Question

$O_{\left(g\right)}+e^{-}\to O_{\left(g\right)}^{-}\Delta H_1$
$O_{\left(g\right)}^{-}+e^{-}\to O_{\left(g\right)}^{-2}\Delta H_2$
$O_{2\left(g\right)}\to O_{2\left(g\right)}^{+}+e^{-}\Delta H_3$
$O_{\left(g\right)}\to O_{\left(g\right)}^{+}+e^{-}\Delta H_4$
$H_{2\left(g\right)}\to H_{2\left(g\right)}^{+}+e^{-}\Delta H_5$
$H_{\left(g\right)}\to H_{\left(g\right)}^{+}+e^{-}\Delta H_6$
$O_{\left(g\right)}+2e^{-}\to O^{-2}\Delta H_7$
Which of the following option(s) is/are correct?

• A. $|△H_1|>|△H_2|$
• B. $|△H_4|>|△H_3|$
• C. $|△H_5|>|△H_6|$
• D. $|△H_7|$ is +ve

Answer 1

Answer: (B), (C), (D)

The correct options are
B $|△H_4|>|△H_3|$
C $|△H_5|>|△H_6|$
D $|△H_7|$ is +ve

A) $O_{\left(g\right)}+e^{-}\to O_{\left(g\right)}^{-}△H_1=-142kJ$
$O_{\left(g\right)}^{-}+e^{-}\to O_{\left(g\right)}^{-2}△H_2=+844kJ$
since electron is added to negatively charged species, it will experience repulsion from incoming electron, hence the process is very endothermic.
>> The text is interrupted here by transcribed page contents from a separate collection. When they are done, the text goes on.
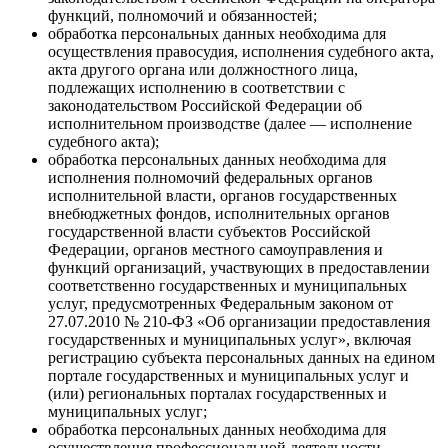
функций, полномочий и обязанностей;
обработка персональных данных необходима для
осуществления правосудия, исполнения судебного акта,
акта другого органа или должностного лица,
подлежащих исполнению в соответствии с
законодательством Российской Федерации об
исполнительном производстве (далее — исполнение
судебного акта);
обработка персональных данных необходима для
исполнения полномочий федеральных органов
исполнительной власти, органов государственных
внебюджетных фондов, исполнительных органов
государственной власти субъектов Российской
Федерации, органов местного самоуправления и
функций организаций, участвующих в предоставлении
соответственно государственных и муниципальных
услуг, предусмотренных Федеральным законом от
27.07.2010 № 210-ФЗ «Об организации предоставления
государственных и муниципальных услуг», включая
регистрацию субъекта персональных данных на едином
портале государственных и муниципальных услуг и
(или) региональных порталах государственных и
муниципальных услуг;
обработка персональных данных необходима для
осуществления профессиональной деятельности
B) $O_{2\left(g\right)}\to O_{2\left(g\right)}^{+}+e^{-}$
$\left(\text{Electron removed from antibonding molecular orbitals and hence it requires less energy than an electron from atomic orbital}\pi 2P_{y}or\pi 2P_x\right)$
Electronic configuration of $O_2$ is:
$\sigma \left(1s{)}^2{\sigma }^{\ast }\right(1s{)}^2\sigma \left(2s{)}^2{\sigma }^{\ast }\right(2s{)}^2\sigma \left(2p_z{)}^2\pi \right(2p_x{)}^2\pi \left(2p_y{)}^2{\pi }^{\ast }\right(2p_x{)}^1{\pi }^{\ast }(2p_y{)}^1$
$O_{\left(g\right)}\to O_{\left(g\right)}^{+}+e^{-}\left(\text{Electron removed from 2P}\right)$

C) $H_{2\left(g\right)}\to H_{2\left(g\right)}^{+}+e^{-}$
$(\text{Electron removed from bonding molecular orbital and it requires more energy than the electron from an atomic orbital}1s$
Electronic configuration of $H_2$ is:
$\sigma (1s{)}^2$
$H_{\left(g\right)}\to H_{\left(g\right)}^{+}+e^{-}(\text{Electron removed from}1s$
D) $O_{\left(g\right)}+2e^{-}\to O_{\left(g\right)}^{-2}△H_7=702kJ$